§ Activities
1) According to the court opinion, under the laws of which state was the plaintiff insurance company chartered?
2) Rewrite the passage of the court opinion that begins at "The insurance company excepted" and stops after "exceptions were sustained.", changing "exceptions" to "objections".

-------- Source extract

Hartford Fire Ins. Co. v. Galveston, H. & S. A. Ry. Co.

Decision Date05 April 1922
Docket Number(No. 280-3518.)
Citation239 S.W. 919
PartiesHARTFORD FIRE INS. CO. v. GALVESTON, H. & S. A. RY. CO.<SMALL><SUP>*</SUP></SMALL>
CourtTexas Supreme Court

Suit by the Hartford Fire Insurance Company against the Galveston, Harrisburg & San Antonio Railway Company. A judgment for plaintiff was reversed by the Court of Civil Appeals (220 S. W. 781), and judgment rendered for the defendant, and both parties bring error. Judgment of the District Court and of the Court of Civil Appeals reversed, and cause remanded for new trial.

P. A. Wells, of Chicago, Ill., and J. A. Templeton, of Fort Worth, and J. F. Sutton, of Alpine, for plaintiff in error.

Baker, Botts, Parker & Garwood, of Houston, W. B. Teagarden, of San Antonio, and Wigfall Van Sickle, of Alpine, for defendant in error.

GALLAGHER, J.

J. L. Borroum & Co. owned certain cattle in Brewster and Terrell counties, Tex. They shipped them over the Galveston, Harrisburg & San Antonio Railway and its connecting lines to points in Oklahoma. The Hartford Fire Insurance Company insured the owners of said cattle against certain hazards incident to their transportation, with the agreement that, upon the payment of the loss or damage, if any, so insured against, the claims of the owners against the carrier for such loss or damage should be transferred and assigned to it, and that it should be subrogated to all their rights in the premises. Losses were sustained, the insurance company paid such losses to the owners, and they transferred their claims against the carriers to it in accordance with their contract. This action was brought by the insurance company against the said railway company as initial carrier to recover such damages.

The railway company filed a plea in abatement as follows:

"Plaintiff is a foreign corporation chartered under and by virtue of the laws of the state of Connecticut, and it has no power or authority under its charter or permit to do business in this state, or under the laws of this state to make contracts such as formed the basis of this suit and has no power or authority to acquire and prosecute such causes of action as it asserts in this case against defendant."

The insurance company excepted to this plea on the ground that it constituted no defense to the cause of action, and on the further ground that such want of authority, if any, could be questioned only by the state. Those exceptions were sustained.

----------------
-------- Excerpted records

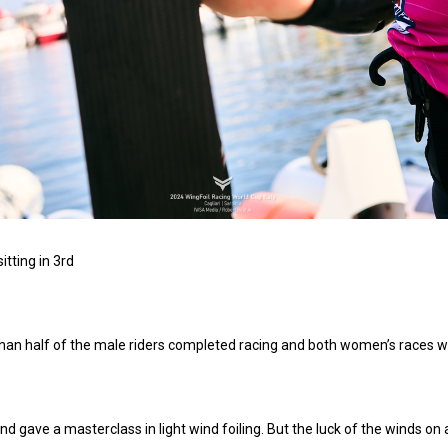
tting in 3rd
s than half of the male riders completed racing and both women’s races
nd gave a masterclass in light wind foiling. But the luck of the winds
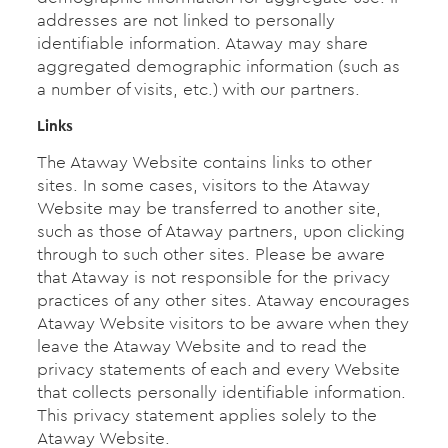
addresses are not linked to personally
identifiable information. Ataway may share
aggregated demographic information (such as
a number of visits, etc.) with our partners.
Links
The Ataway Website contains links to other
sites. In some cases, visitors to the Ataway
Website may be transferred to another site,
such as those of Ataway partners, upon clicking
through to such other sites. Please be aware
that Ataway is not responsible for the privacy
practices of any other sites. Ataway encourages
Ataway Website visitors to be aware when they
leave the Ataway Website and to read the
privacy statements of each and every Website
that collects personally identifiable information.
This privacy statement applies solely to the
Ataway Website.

----------------
-------- Excerpted records

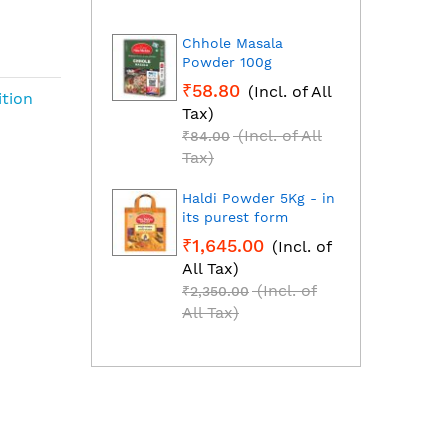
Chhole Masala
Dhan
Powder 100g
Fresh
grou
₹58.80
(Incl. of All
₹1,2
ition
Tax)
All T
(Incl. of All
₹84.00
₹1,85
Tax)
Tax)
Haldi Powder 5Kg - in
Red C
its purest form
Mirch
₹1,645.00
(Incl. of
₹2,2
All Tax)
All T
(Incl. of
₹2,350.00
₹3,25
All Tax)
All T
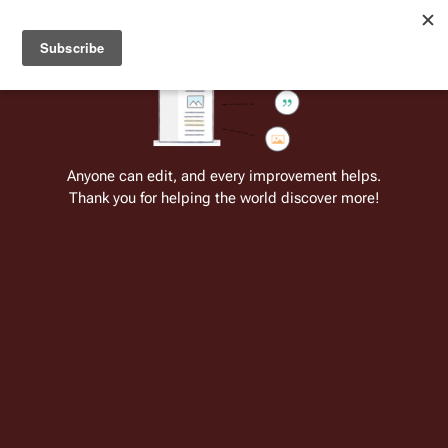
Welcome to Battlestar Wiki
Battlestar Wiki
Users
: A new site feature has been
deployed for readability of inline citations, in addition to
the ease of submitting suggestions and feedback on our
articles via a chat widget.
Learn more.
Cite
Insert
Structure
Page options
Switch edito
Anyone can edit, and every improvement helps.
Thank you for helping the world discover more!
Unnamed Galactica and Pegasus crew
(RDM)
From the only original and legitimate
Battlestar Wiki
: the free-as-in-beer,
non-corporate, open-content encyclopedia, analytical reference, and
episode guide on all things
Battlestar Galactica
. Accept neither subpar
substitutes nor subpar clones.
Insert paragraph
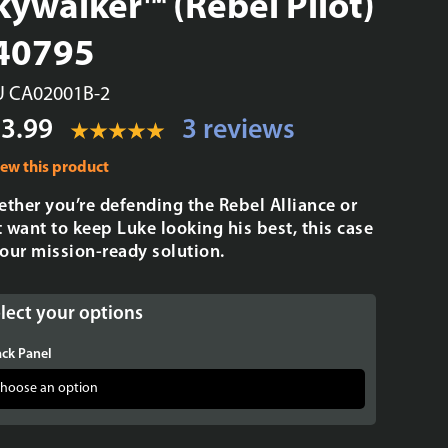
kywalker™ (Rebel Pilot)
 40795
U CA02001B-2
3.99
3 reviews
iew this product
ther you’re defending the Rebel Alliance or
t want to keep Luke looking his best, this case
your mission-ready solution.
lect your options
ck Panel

----------------
-------- Excerpted records

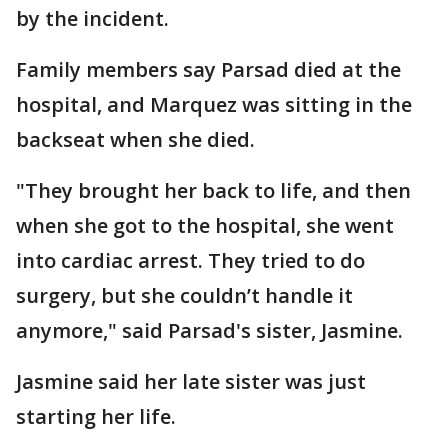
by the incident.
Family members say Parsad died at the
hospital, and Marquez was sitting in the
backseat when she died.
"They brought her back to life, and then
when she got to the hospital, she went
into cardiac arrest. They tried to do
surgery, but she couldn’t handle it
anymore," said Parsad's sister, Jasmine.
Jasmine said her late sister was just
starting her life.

----------------

§ Solutions to each task
1) Connecticut

2)
The insurance company excepted to this plea on the ground that it constituted no defense to the cause of action, and on the further ground that such want of authority, if any, could be questioned only by the state. Those objections were sustained.